OSDs do not fit under the single PodDisruptionBudget pattern. Ceph's ability to tolerate pod disruptions in one failure domain is dependent on the overall health of the cluster. Even if an upgrade agent were only to drain one node at a time, Ceph would have to wait until there were no undersized PGs before moving on the next.
The failure domain will be determined by the smallest failure domain of all the Ceph Pools in that cluster. We begin with creating a single PodDisruptionBudget for all the OSD with maxUnavailable=1. This will allow one OSD to go down anytime. Once the user drains a node and an OSD goes down, we determine the failure domain for the draining OSD (using the OSD deployment labels). Then we create blocking PodDisruptionBudgets (maxUnavailable=0) for all other failure domains and delete the main PodDisruptionBudget.
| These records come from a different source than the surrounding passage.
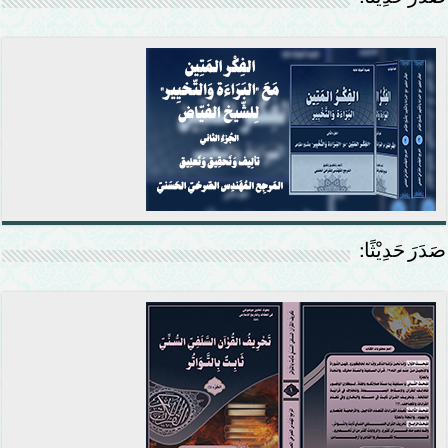
صَدَرَ حَدِيْثًا:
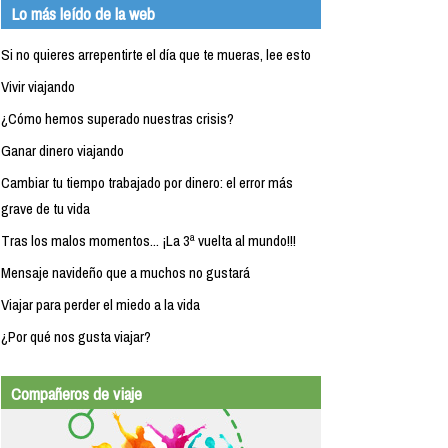
Lo más leído de la web
Si no quieres arrepentirte el día que te mueras, lee esto
Vivir viajando
¿Cómo hemos superado nuestras crisis?
Ganar dinero viajando
Cambiar tu tiempo trabajado por dinero: el error más
grave de tu vida
Tras los malos momentos... ¡La 3ª vuelta al mundo!!!
Mensaje navideño que a muchos no gustará
Viajar para perder el miedo a la vida
¿Por qué nos gusta viajar?
Compañeros de viaje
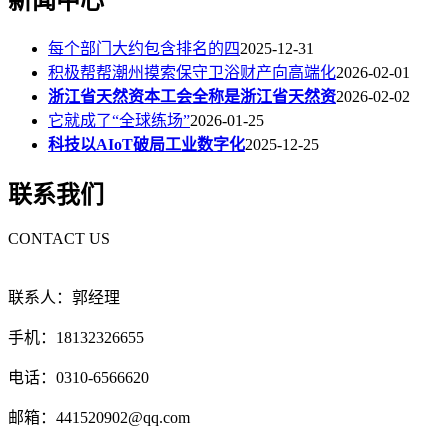
新闻中心
每个部门大约包含排名的四
2025-12-31
积极帮帮潮州摸索保守卫浴财产向高端化
2026-02-01
浙江省天然资本工会全称是浙江省天然资
2026-02-02
它就成了“全球练场”
2026-01-25
科技以AIoT破局工业数字化
2025-12-25
联系我们
CONTACT US
联系人：郭经理
手机：18132326655
电话：0310-6566620
邮箱：441520902@qq.com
This blocks OSDs from going down in multiple failure domains simultaneously.
Once the drained OSDs are back and all the pgs are active+clean, that is, the cluster is healed, the default PodDisruptionBudget (with maxUnavailable=1) is added back and the blocking ones are deleted. User can also add a timeout for the pgs to become healthy. If the timeout exceeds, the operator will ignore the pg health, add the main PodDisruptionBudget and delete the blocking ones.
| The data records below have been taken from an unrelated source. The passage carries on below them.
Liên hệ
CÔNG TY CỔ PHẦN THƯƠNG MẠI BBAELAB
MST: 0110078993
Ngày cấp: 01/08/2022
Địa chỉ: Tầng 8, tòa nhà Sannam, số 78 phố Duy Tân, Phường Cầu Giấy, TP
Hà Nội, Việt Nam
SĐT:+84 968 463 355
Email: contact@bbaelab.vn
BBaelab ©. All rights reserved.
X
Detecting drains is not easy as they are a client side operation. The client cordons the node and continuously attempts to evict all pods from the node until it succeeds. Whenever an OSD goes into pending state, that is, ReadyReplicas
count is 0, we assume that some drain operation is happening.
Example scenario:
An example of an operator that will attempt to do rolling upgrades of nodes is the Machine Config Operator in openshift. Based on what I have seen in SIG cluster lifecycle, kubernetes deployments based on cluster-api approach will be a common way of deploying kubernetes. This will also work to mitigate manual drains from accidentally disrupting storage.
When an node is drained, we will also delay it's DOWN/OUT process by placing a noout on that node. We will remove that noout after a timeout.
An OSD can be down due to reasons other than node drain, say, disk failure. In such a situation, if the pgs are unhealthy then rook will create a blocking PodDisruptionBudget on other failure domains to prevent further node drains on them. noout
flag won't be set on node this is case. If the OSD is down but all the pgs are active+clean
, the cluster will be treated as fully healthy. The default PodDisruptionBudget (with maxUnavailable=1) will be added back and the blocking ones will be deleted.
Since there is no strict failure domain requirement for each of these, and they are not logically grouped, a static PDB will suffice.
A single PodDisruptionBudget is created and owned by the respective controllers, and updated only according to changes in the CRDs that change the amount of pods.
Eg: For a 3 Mon configuration, we can have PDB with the same labelSelector as the Deployment and have maxUnavailable as 1. If the mon count is increased to 5, we can replace it with a PDB that has maxUnavailable set to 2.